───── Document text ─────
The next chapter, however, "Becoming A Patient", is the one that will give readers of Sacks' other work a frisson of recognition. Many times Sacks has taken the reader through the doctor-patient relationship from the doctor's side, but now he must experience it from the patient's side, and it is a revealing chapter. It ends with an extraordinary transition: Sacks has realized that he has a neurological problem with his leg--he can't "locate" it; it feels like it's made of wood--but the surgeon who operated on him refuses, point-blank, to accept that there is a problem.

The remainder of the book--about half--is devoted to the path to Sacks' ultimate recovery. Sacks has deep powers of observation, and there are luminously informative sequences here--my favourite is perhaps the exchange with the physiotherapists, when they are trying to show him how to walk, but he has forgotten how. The book closes with a chapter of musings on the nature of Sacks' experience and its relationship with his work.

This is a thoughtful book, and a good introduction to Sacks' work, but I think readers of Sacks' other books will like it the most.

Rating: 5
Summary: Journey of Healing.
Comment: I should stress from the start that this book is extremely well written. It requires a special talent to combine scientific, clinical prose with personal, emotional and philosophical insight. This book is remarkable on many counts, but its value lies in Sacks' honesty, uninhibited rendering of the personal, by and while incorporating his desire to see his profession, neurology and psycho neurology, evolve from a largely 'veterinary business", the dualistic approach to the mind as 'mental' or 'physical', to a science combining both approaches, in what he would like to call the "neurology of identity". In his terms, he would like to see neurology take "a great jump - to jump from the mechanical model, the "classical" model, it has espoused for so long, to a totally personal, self-referential model of the brain and mind". (p.189) This text eloquently strives in this direction.

In the early seventies, Sacks experienced a hiking accident that severely damaged his left leg. This near death experience (he was stranded alone on a mountain miles away from civilization) began a journey of a profound personal nature, existential, professional, philosophical, spiritual and physical, which changed his views about many things. The first chapter, 'The Mountain', has all the suspense and narrative style of a well-written thriller. To a large extent, in the next chapter, "Becoming a Patient", has all the hallmarks of the familiar insensitive doctor as mere technician, evolving a more empathetic view of the patient, developing that essential 'bedside manner' that can be so lacking, though essential, in the medical profession. Sacks describes his thoughts and feelings as a patient, having to relate his condition and feelings to his carer's, and the utter dread, loneliness, frustration, and alienation that comes with becoming ill and having to be institutionalized as a result. Anyone who has been ill and hospitalized will relate to this chapter.

The essential aspects of the text are the medical insights Sacks' gained as a result of his damaged leg. He experienced first-hand the phenomenon of intense loss of 'body-image', that is the damaged leg became entirely 'alienated' from his primary consciousness. This is more than just forgetting how to use one's leg after damage, but an actual vanishing of awareness of the limb itself. In his terms, a total collapse of memory/identity/space, "...an abyss or hole: a hole in memory/identity/space" of the limb. He goes on to write, "A Leg to Stand On is not just a story of a leg, but an account, from inside, of what primary consciousness is like; an account such as the experience of alienation..." (P.187)

This book is a splendid tale about the journey of healing. As all great philosophical writing does, it asks us to question ourselves, question our environment and attempt to see what has been right before our eyes from the beginning. It also affirms that human experience is a community affair, that we all share these experiences and can ultimately learn from them.
─────
*What you will do:*
Answer these questions from the reviews of Sacks' book.
1. Which of Sacks' legs was damaged in the hiking accident?
2. What does the surgeon who operated on Sacks refuse to accept?
3. What is the title of the book's first chapter?
Draw only on the reviews of Sacks' book for your answers.
───── Stored data ─────
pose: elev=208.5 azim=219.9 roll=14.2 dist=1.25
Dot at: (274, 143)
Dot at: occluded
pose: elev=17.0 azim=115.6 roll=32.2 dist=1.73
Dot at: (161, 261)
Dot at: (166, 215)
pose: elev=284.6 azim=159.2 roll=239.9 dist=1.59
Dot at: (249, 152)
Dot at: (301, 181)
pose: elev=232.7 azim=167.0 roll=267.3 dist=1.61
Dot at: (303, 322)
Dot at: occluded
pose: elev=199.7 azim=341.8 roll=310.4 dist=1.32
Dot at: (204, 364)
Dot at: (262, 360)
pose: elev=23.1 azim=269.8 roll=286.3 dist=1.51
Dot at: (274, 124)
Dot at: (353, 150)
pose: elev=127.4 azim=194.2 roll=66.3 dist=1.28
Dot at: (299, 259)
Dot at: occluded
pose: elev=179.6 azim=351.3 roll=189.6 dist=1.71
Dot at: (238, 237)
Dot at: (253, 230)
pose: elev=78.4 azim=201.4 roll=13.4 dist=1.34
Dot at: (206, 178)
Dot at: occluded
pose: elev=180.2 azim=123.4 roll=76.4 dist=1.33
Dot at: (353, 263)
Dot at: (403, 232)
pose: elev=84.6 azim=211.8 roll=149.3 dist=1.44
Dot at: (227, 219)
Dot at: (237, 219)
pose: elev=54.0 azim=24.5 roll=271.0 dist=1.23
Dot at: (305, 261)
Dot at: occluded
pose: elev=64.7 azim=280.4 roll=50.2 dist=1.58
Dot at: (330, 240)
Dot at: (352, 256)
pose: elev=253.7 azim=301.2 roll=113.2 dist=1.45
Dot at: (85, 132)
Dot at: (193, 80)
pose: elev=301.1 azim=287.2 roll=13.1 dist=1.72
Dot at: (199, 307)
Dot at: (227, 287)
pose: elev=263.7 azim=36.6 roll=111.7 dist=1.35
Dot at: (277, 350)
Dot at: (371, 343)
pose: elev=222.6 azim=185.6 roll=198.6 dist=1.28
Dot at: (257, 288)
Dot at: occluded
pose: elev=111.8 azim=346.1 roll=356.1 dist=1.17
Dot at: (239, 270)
─────
*Answer for the task:*
1. His left leg.
2. That there is a problem with Sacks' leg.
3. "The Mountain."